Required work: Render all the records below as a Markdown table with two columns, "Row" and "Line", where each non-blank line gets its own numbered row and blank lines are omitted.

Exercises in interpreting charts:
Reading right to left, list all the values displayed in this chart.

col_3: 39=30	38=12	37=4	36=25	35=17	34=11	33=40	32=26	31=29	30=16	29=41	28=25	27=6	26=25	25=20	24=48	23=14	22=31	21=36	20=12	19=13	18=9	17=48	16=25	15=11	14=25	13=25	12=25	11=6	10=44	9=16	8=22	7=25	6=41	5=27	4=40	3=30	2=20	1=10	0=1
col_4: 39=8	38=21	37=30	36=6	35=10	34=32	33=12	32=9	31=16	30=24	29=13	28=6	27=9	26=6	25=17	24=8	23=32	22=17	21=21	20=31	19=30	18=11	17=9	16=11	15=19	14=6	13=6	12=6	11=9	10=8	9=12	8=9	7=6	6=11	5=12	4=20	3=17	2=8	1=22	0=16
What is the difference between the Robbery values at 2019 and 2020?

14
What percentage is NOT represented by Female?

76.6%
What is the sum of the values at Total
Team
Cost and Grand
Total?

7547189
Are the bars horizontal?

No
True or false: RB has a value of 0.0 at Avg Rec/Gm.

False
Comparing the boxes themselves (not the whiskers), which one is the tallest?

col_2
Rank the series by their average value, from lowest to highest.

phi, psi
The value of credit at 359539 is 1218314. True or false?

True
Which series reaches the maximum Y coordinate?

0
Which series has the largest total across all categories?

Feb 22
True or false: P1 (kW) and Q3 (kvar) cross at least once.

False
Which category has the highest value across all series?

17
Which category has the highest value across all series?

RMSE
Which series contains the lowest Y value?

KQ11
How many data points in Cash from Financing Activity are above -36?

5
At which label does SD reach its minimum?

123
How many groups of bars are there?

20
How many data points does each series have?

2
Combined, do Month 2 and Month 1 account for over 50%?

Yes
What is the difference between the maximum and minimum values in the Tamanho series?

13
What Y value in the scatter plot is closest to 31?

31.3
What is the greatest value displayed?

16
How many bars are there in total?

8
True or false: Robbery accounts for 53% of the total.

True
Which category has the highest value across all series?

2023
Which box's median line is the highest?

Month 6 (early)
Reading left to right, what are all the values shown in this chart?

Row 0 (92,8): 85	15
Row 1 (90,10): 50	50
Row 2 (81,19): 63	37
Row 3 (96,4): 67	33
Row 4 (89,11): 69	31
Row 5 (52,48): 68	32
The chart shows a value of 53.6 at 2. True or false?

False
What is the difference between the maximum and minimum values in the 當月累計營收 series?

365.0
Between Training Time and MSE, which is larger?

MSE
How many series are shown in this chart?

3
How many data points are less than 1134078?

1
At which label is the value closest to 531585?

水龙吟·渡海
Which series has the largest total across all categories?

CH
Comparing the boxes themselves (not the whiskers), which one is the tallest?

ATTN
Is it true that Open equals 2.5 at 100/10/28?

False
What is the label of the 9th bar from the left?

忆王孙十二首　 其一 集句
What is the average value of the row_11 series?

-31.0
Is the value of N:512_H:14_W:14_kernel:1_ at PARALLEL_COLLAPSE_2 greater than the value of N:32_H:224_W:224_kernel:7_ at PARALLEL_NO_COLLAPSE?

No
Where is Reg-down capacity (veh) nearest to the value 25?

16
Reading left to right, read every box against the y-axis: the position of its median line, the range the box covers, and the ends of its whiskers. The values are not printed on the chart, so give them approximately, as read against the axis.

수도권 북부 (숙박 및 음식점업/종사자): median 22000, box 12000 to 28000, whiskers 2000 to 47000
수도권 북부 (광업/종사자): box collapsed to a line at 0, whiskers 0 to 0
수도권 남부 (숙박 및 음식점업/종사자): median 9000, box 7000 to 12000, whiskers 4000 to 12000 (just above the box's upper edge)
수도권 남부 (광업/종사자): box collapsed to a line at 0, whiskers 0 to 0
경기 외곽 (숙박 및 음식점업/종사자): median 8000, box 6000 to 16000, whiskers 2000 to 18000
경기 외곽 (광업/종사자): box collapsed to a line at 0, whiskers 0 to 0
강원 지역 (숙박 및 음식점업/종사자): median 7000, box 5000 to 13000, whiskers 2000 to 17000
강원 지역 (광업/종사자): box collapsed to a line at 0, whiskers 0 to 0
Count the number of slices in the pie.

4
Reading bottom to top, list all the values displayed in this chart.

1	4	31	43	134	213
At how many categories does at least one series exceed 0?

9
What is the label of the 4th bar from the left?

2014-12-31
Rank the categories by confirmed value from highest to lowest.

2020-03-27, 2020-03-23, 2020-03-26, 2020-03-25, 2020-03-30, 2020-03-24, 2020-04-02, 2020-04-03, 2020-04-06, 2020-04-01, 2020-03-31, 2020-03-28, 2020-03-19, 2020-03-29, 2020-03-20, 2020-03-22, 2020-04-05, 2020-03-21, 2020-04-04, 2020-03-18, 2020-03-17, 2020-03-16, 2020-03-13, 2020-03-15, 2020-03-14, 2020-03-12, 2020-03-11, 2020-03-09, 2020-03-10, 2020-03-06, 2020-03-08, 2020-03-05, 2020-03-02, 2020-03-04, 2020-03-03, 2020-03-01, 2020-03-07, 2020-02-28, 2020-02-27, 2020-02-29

Solved problem:
| Row | Line |
|---|---|
| 1 | Reading right to left, list all the values displayed in this chart. |
| 2 | col_3: 39=30	38=12	37=4	36=25	35=17	34=11	33=40	32=26	31=29	30=16	29=41	28=25	27=6	26=25	25=20	24=48	23=14	22=31	21=36	20=12	19=13	18=9	17=48	16=25	15=11	14=25	13=25	12=25	11=6	10=44	9=16	8=22	7=25	6=41	5=27	4=40	3=30	2=20	1=10	0=1 |
| 3 | col_4: 39=8	38=21	37=30	36=6	35=10	34=32	33=12	32=9	31=16	30=24	29=13	28=6	27=9	26=6	25=17	24=8	23=32	22=17	21=21	20=31	19=30	18=11	17=9	16=11	15=19	14=6	13=6	12=6	11=9	10=8	9=12	8=9	7=6	6=11	5=12	4=20	3=17	2=8	1=22	0=16 |
| 4 | What is the difference between the Robbery values at 2019 and 2020? |
| 5 | 14 |
| 6 | What percentage is NOT represented by Female? |
| 7 | 76.6% |
| 8 | What is the sum of the values at Total |
| 9 | Team |
| 10 | Cost and Grand |
| 11 | Total? |
| 12 | 7547189 |
| 13 | Are the bars horizontal? |
| 14 | No |
| 15 | True or false: RB has a value of 0.0 at Avg Rec/Gm. |
| 16 | False |
| 17 | Comparing the boxes themselves (not the whiskers), which one is the tallest? |
| 18 | col_2 |
| 19 | Rank the series by their average value, from lowest to highest. |
| 20 | phi, psi |
| 21 | The value of credit at 359539 is 1218314. True or false? |
| 22 | True |
| 23 | Which series reaches the maximum Y coordinate? |
| 24 | 0 |
| 25 | Which series has the largest total across all categories? |
| 26 | Feb 22 |
| 27 | True or false: P1 (kW) and Q3 (kvar) cross at least once. |
| 28 | False |
| 29 | Which category has the highest value across all series? |
| 30 | 17 |
| 31 | Which category has the highest value across all series? |
| 32 | RMSE |
| 33 | Which series contains the lowest Y value? |
| 34 | KQ11 |
| 35 | How many data points in Cash from Financing Activity are above -36? |
| 36 | 5 |
| 37 | At which label does SD reach its minimum? |
| 38 | 123 |
| 39 | How many groups of bars are there? |
| 40 | 20 |
| 41 | How many data points does each series have? |
| 42 | 2 |
| 43 | Combined, do Month 2 and Month 1 account for over 50%? |
| 44 | Yes |
| 45 | What is the difference between the maximum and minimum values in the Tamanho series? |
| 46 | 13 |
| 47 | What Y value in the scatter plot is closest to 31? |
| 48 | 31.3 |
| 49 | What is the greatest value displayed? |
| 50 | 16 |
| 51 | How many bars are there in total? |
| 52 | 8 |
| 53 | True or false: Robbery accounts for 53% of the total. |
| 54 | True |
| 55 | Which category has the highest value across all series? |
| 56 | 2023 |
| 57 | Which box's median line is the highest? |
| 58 | Month 6 (early) |
| 59 | Reading left to right, what are all the values shown in this chart? |
| 60 | Row 0 (92,8): 85	15 |
| 61 | Row 1 (90,10): 50	50 |
| 62 | Row 2 (81,19): 63	37 |
| 63 | Row 3 (96,4): 67	33 |
| 64 | Row 4 (89,11): 69	31 |
| 65 | Row 5 (52,48): 68	32 |
| 66 | The chart shows a value of 53.6 at 2. True or false? |
| 67 | False |
| 68 | What is the difference between the maximum and minimum values in the 當月累計營收 series? |
| 69 | 365.0 |
| 70 | Between Training Time and MSE, which is larger? |
| 71 | MSE |
| 72 | How many series are shown in this chart? |
| 73 | 3 |
| 74 | How many data points are less than 1134078? |
| 75 | 1 |
| 76 | At which label is the value closest to 531585? |
| 77 | 水龙吟·渡海 |
| 78 | Which series has the largest total across all categories? |
| 79 | CH |
| 80 | Comparing the boxes themselves (not the whiskers), which one is the tallest? |
| 81 | ATTN |
| 82 | Is it true that Open equals 2.5 at 100/10/28? |
| 83 | False |
| 84 | What is the label of the 9th bar from the left? |
| 85 | 忆王孙十二首　 其一 集句 |
| 86 | What is the average value of the row_11 series? |
| 87 | -31.0 |
| 88 | Is the value of N:512_H:14_W:14_kernel:1_ at PARALLEL_COLLAPSE_2 greater than the value of N:32_H:224_W:224_kernel:7_ at PARALLEL_NO_COLLAPSE? |
| 89 | No |
| 90 | Where is Reg-down capacity (veh) nearest to the value 25? |
| 91 | 16 |
| 92 | Reading left to right, read every box against the y-axis: the position of its median line, the range the box covers, and the ends of its whiskers. The values are not printed on the chart, so give them approximately, as read against the axis. |
| 93 | 수도권 북부 (숙박 및 음식점업/종사자): median 22000, box 12000 to 28000, whiskers 2000 to 47000 |
| 94 | 수도권 북부 (광업/종사자): box collapsed to a line at 0, whiskers 0 to 0 |
| 95 | 수도권 남부 (숙박 및 음식점업/종사자): median 9000, box 7000 to 12000, whiskers 4000 to 12000 (just above the box's upper edge) |
| 96 | 수도권 남부 (광업/종사자): box collapsed to a line at 0, whiskers 0 to 0 |
| 97 | 경기 외곽 (숙박 및 음식점업/종사자): median 8000, box 6000 to 16000, whiskers 2000 to 18000 |
| 98 | 경기 외곽 (광업/종사자): box collapsed to a line at 0, whiskers 0 to 0 |
| 99 | 강원 지역 (숙박 및 음식점업/종사자): median 7000, box 5000 to 13000, whiskers 2000 to 17000 |
| 100 | 강원 지역 (광업/종사자): box collapsed to a line at 0, whiskers 0 to 0 |
| 101 | Count the number of slices in the pie. |
| 102 | 4 |
| 103 | Reading bottom to top, list all the values displayed in this chart. |
| 104 | 1	4	31	43	134	213 |
| 105 | At how many categories does at least one series exceed 0? |
| 106 | 9 |
| 107 | What is the label of the 4th bar from the left? |
| 108 | 2014-12-31 |
| 109 | Rank the categories by confirmed value from highest to lowest. |
| 110 | 2020-03-27, 2020-03-23, 2020-03-26, 2020-03-25, 2020-03-30, 2020-03-24, 2020-04-02, 2020-04-03, 2020-04-06, 2020-04-01, 2020-03-31, 2020-03-28, 2020-03-19, 2020-03-29, 2020-03-20, 2020-03-22, 2020-04-05, 2020-03-21, 2020-04-04, 2020-03-18, 2020-03-17, 2020-03-16, 2020-03-13, 2020-03-15, 2020-03-14, 2020-03-12, 2020-03-11, 2020-03-09, 2020-03-10, 2020-03-06, 2020-03-08, 2020-03-05, 2020-03-02, 2020-03-04, 2020-03-03, 2020-03-01, 2020-03-07, 2020-02-28, 2020-02-27, 2020-02-29 |